Materials provided below:

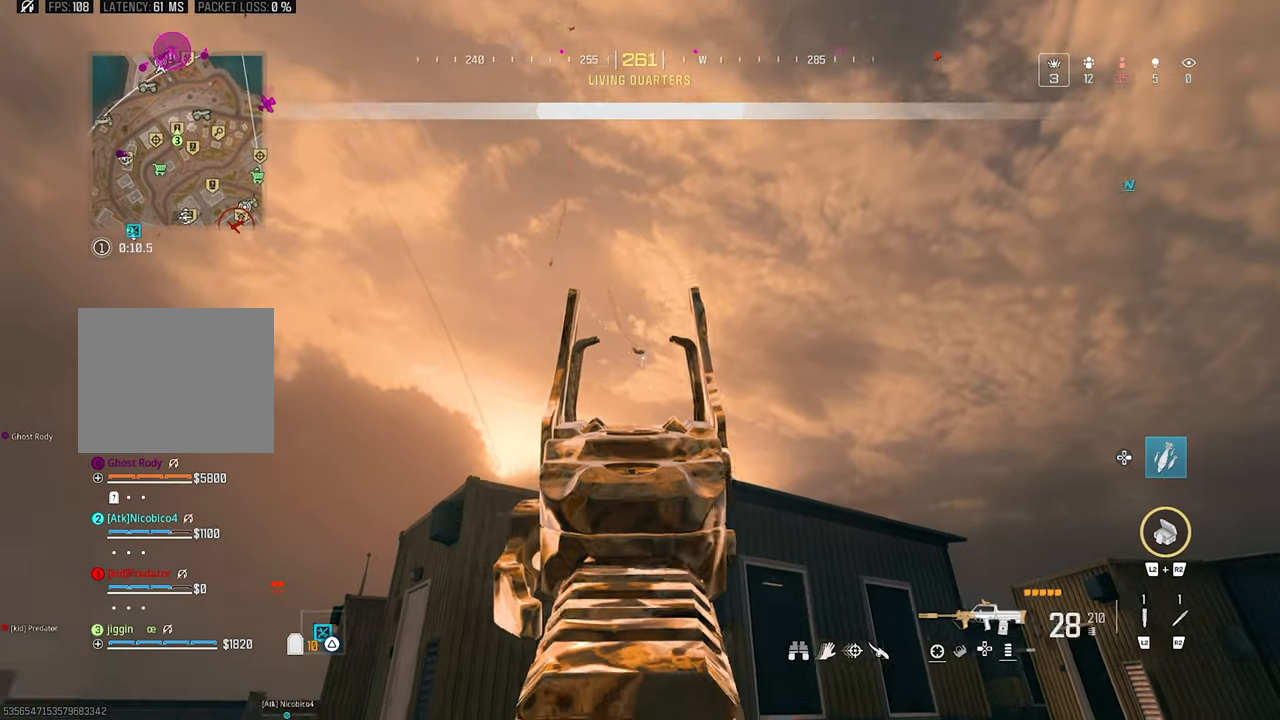
{"buttons": ["L1", "R1"], "left_stick": "right", "right_stick": "down-right", "events": [[234, "left_stick", "right"]]}
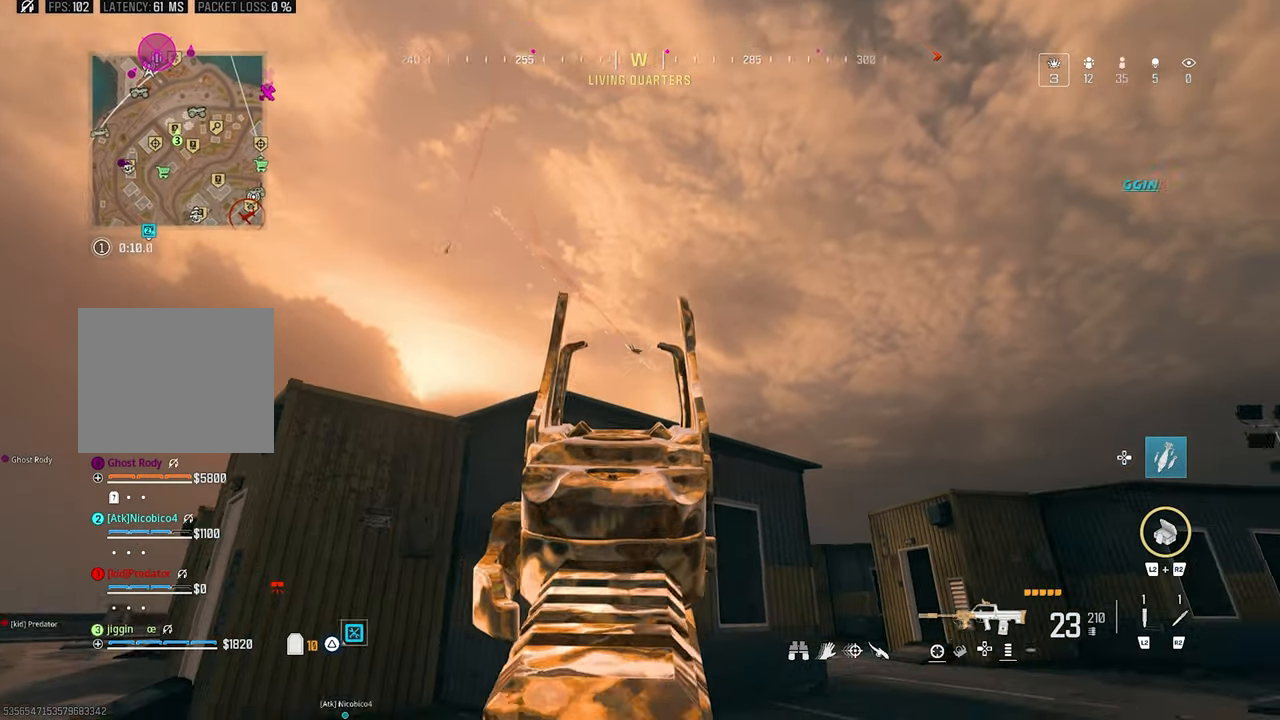
{"buttons": ["L1", "R1"], "left_stick": "right", "right_stick": "down-right", "events": []}
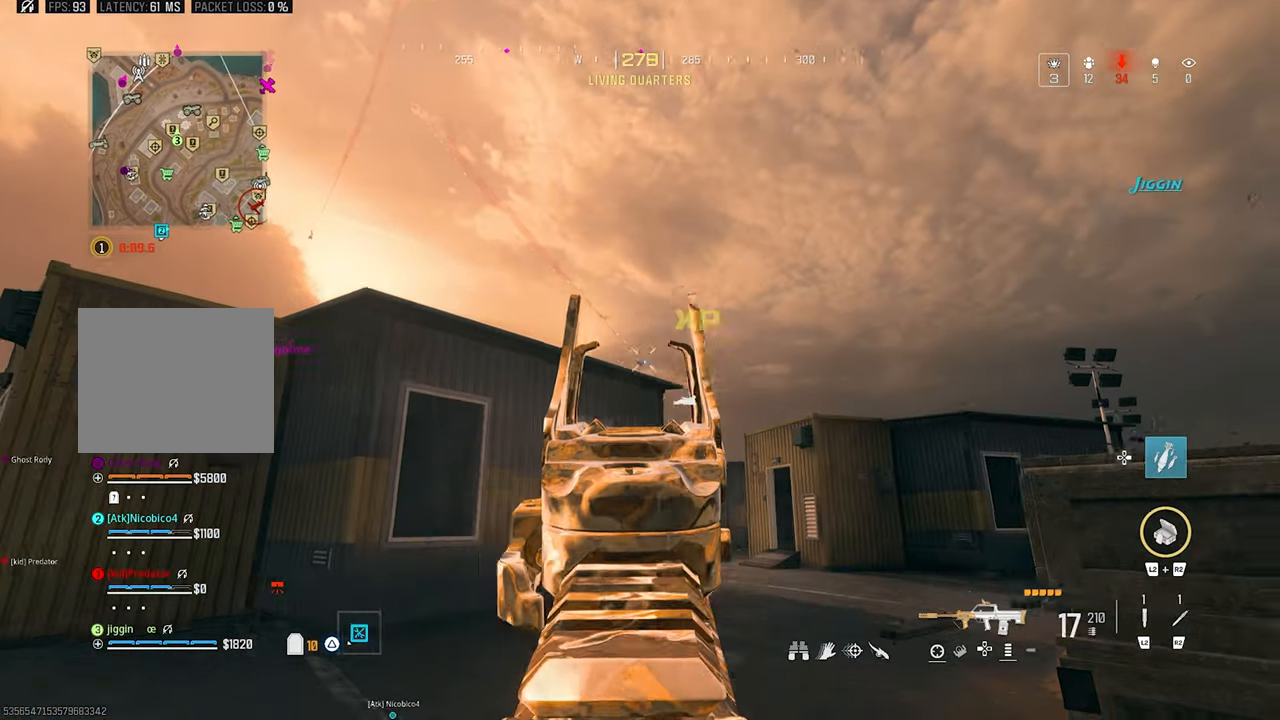
{"buttons": [], "left_stick": "up", "right_stick": "center", "events": [[234, "L1", "up"], [267, "left_stick", "up"], [300, "right_stick", "down-left"], [334, "R1", "up"], [334, "SQUARE", "down"], [400, "SQUARE", "up"], [500, "right_stick", "center"]]}
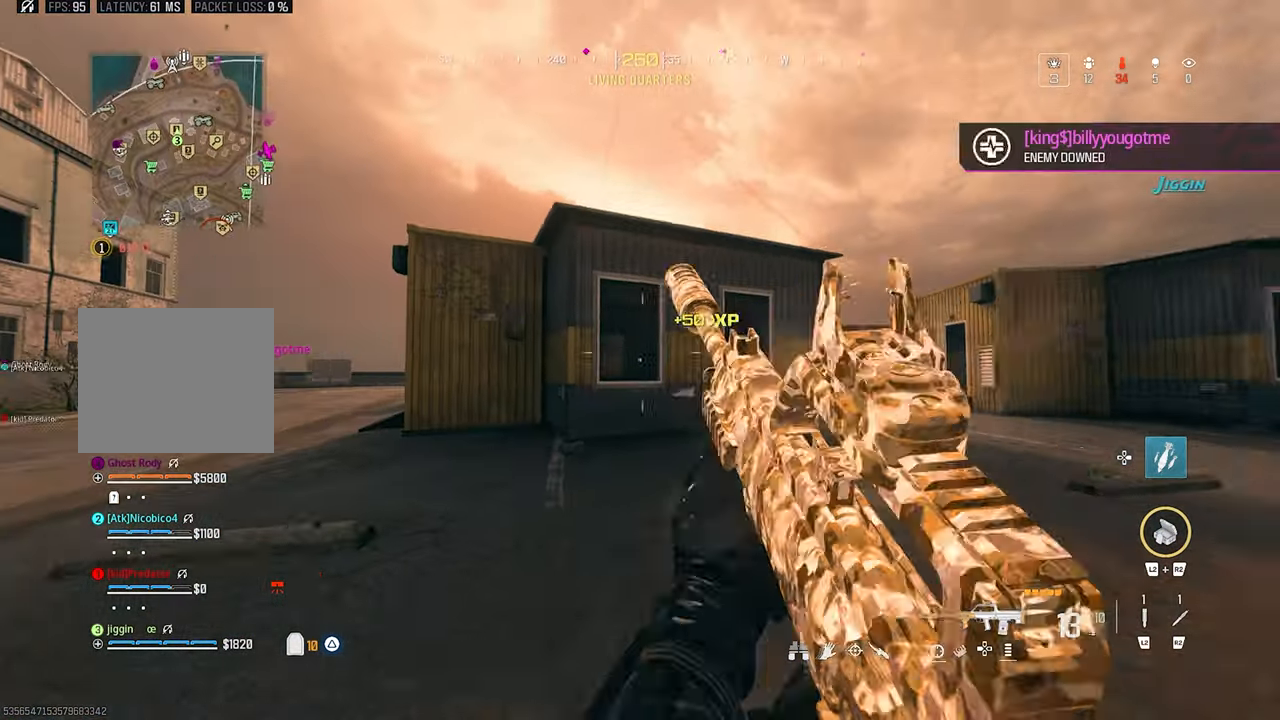
{"buttons": ["CROSS"], "left_stick": "up", "right_stick": "center", "events": [[400, "CROSS", "down"]]}
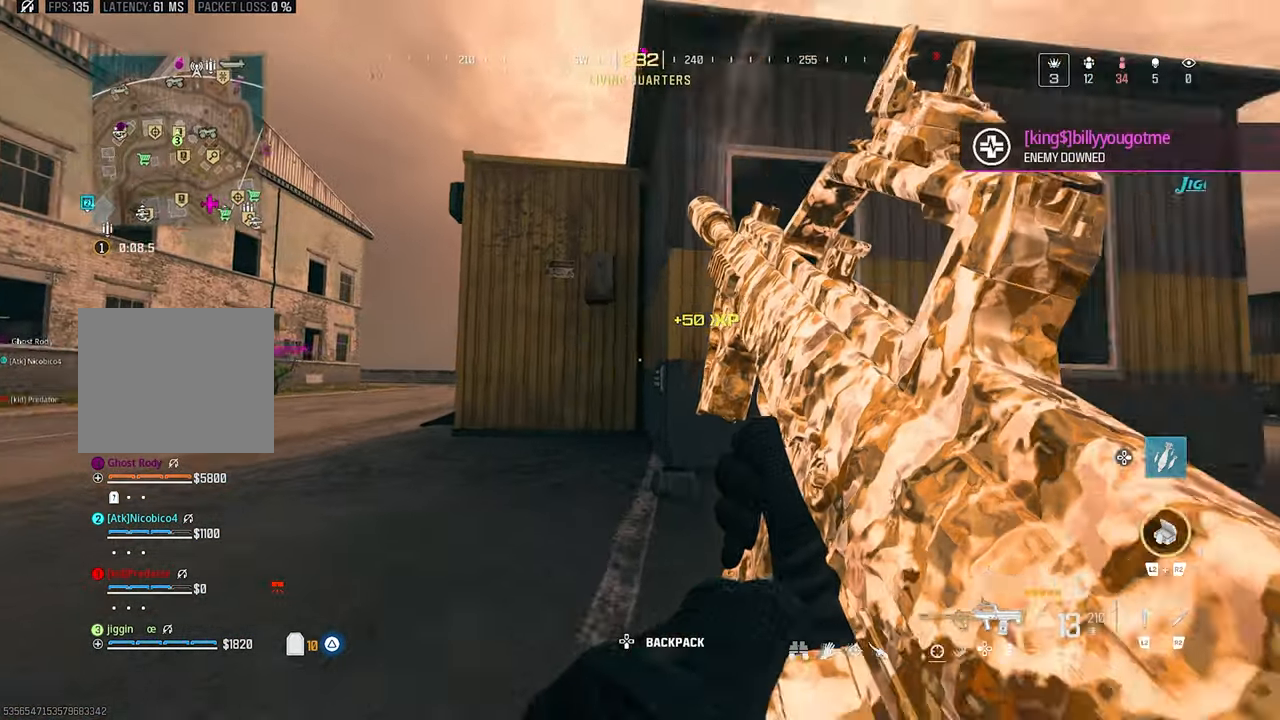
{"buttons": [], "left_stick": "up-left", "right_stick": "center", "events": [[67, "CROSS", "up"], [67, "right_stick", "left"], [167, "right_stick", "center"], [334, "left_stick", "up-left"]]}
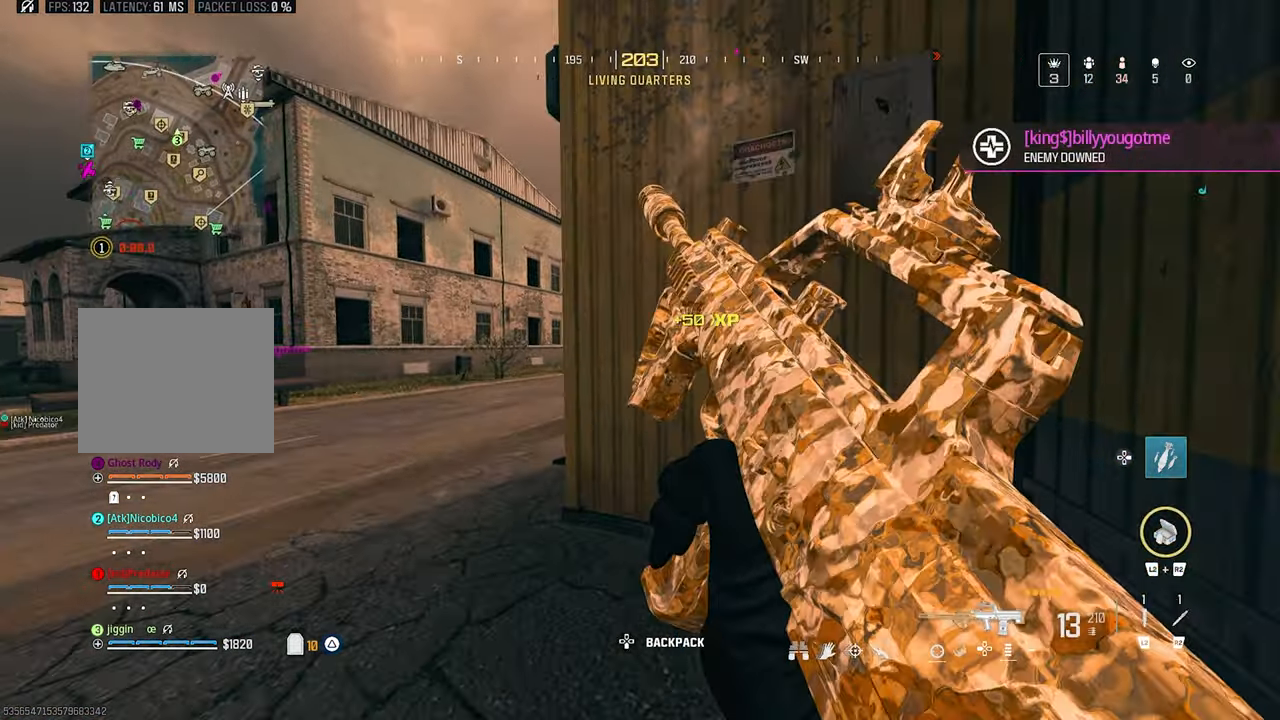
{"buttons": [], "left_stick": "center", "right_stick": "center", "events": [[500, "left_stick", "center"]]}
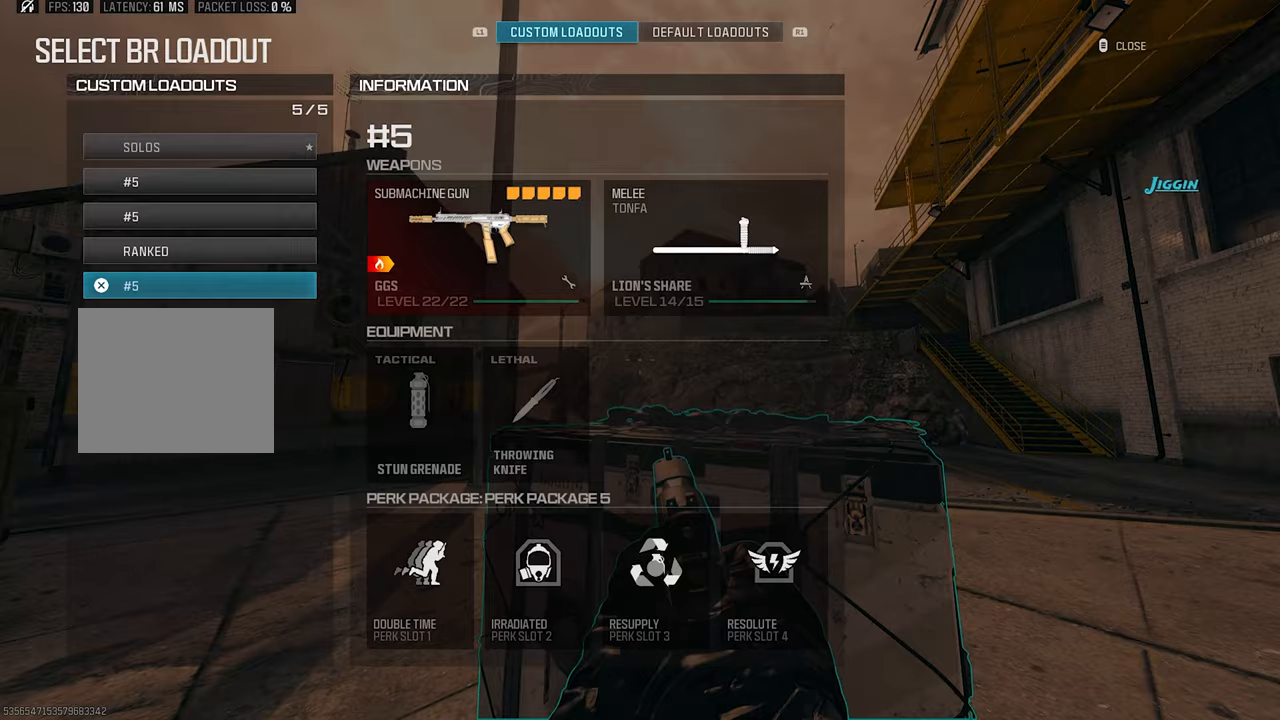
{"buttons": [], "left_stick": "center", "right_stick": "left", "events": [[200, "DPAD_DOWN", "down"], [266, "DPAD_DOWN", "up"], [400, "CROSS", "down"], [466, "right_stick", "left"], [500, "CROSS", "up"]]}
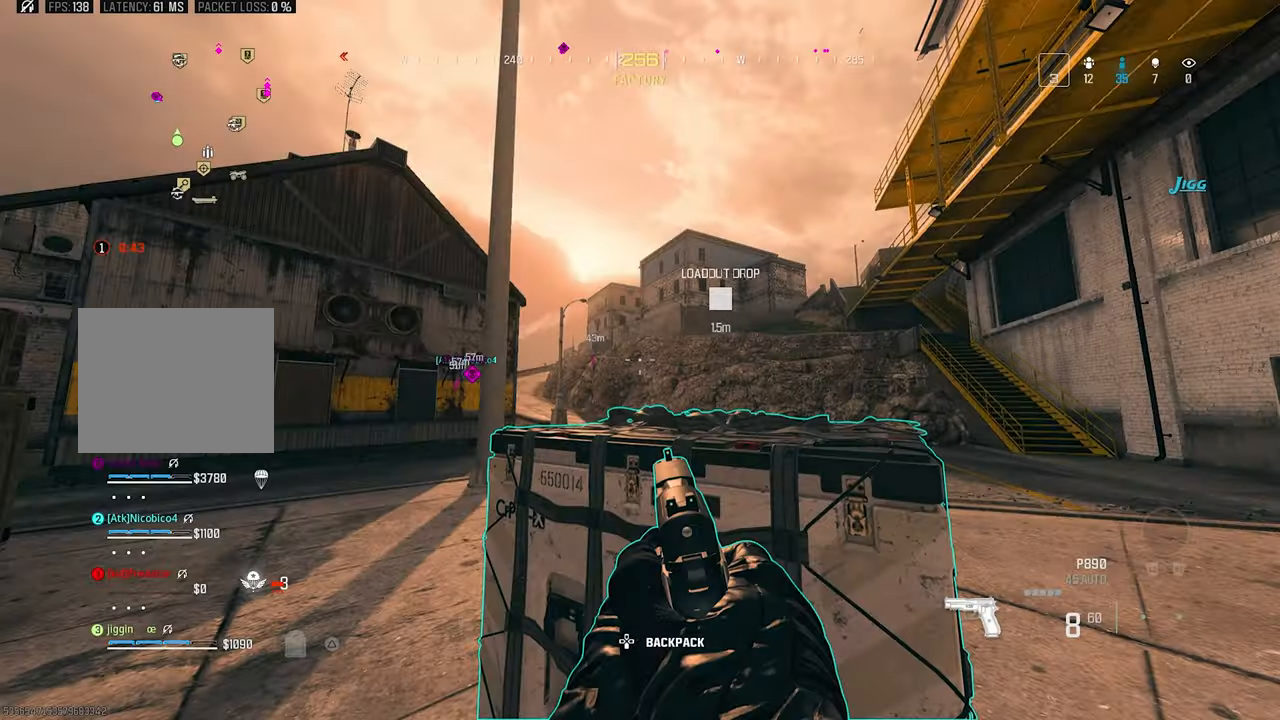
{"buttons": [], "left_stick": "up", "right_stick": "center", "events": [[100, "left_stick", "up"], [166, "right_stick", "center"], [200, "TRIANGLE", "down"], [300, "TRIANGLE", "up"]]}
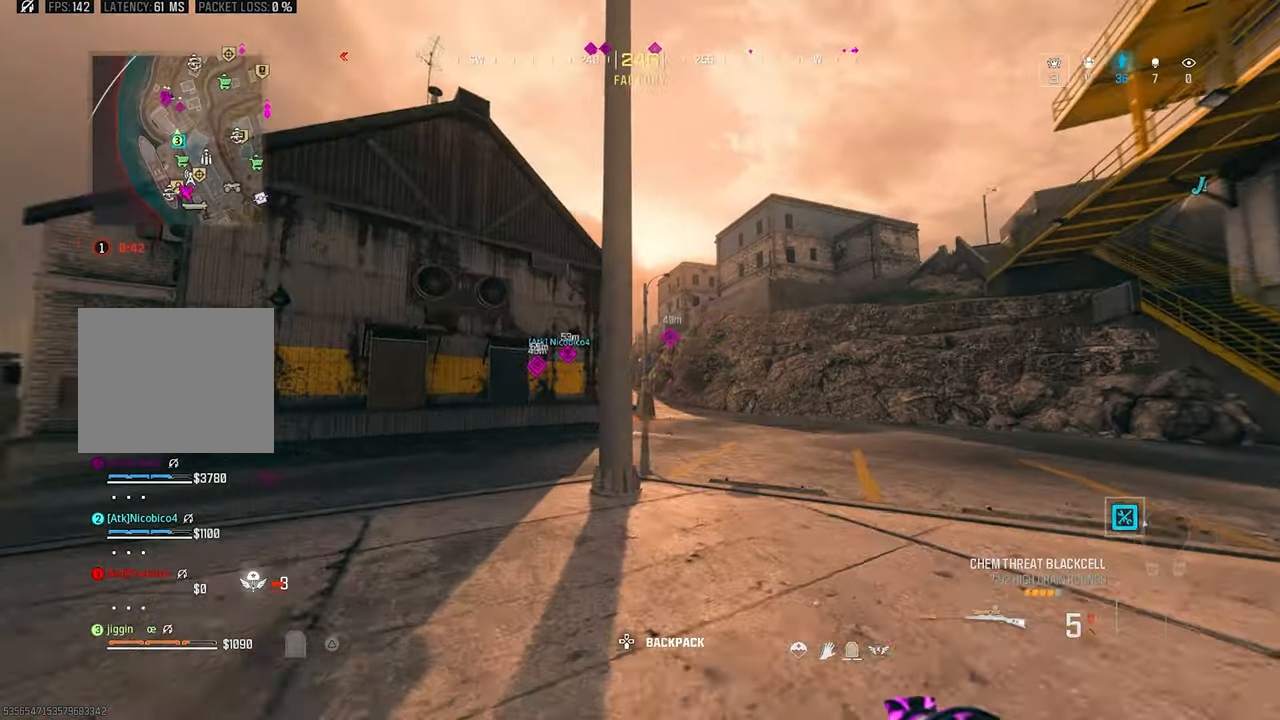
{"buttons": [], "left_stick": "up-right", "right_stick": "center", "events": [[166, "left_stick", "up-right"], [200, "CROSS", "down"], [266, "CROSS", "up"]]}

End of Materials provided.

Using the records above, say how many lines contain the string "down"; offer no other text.

7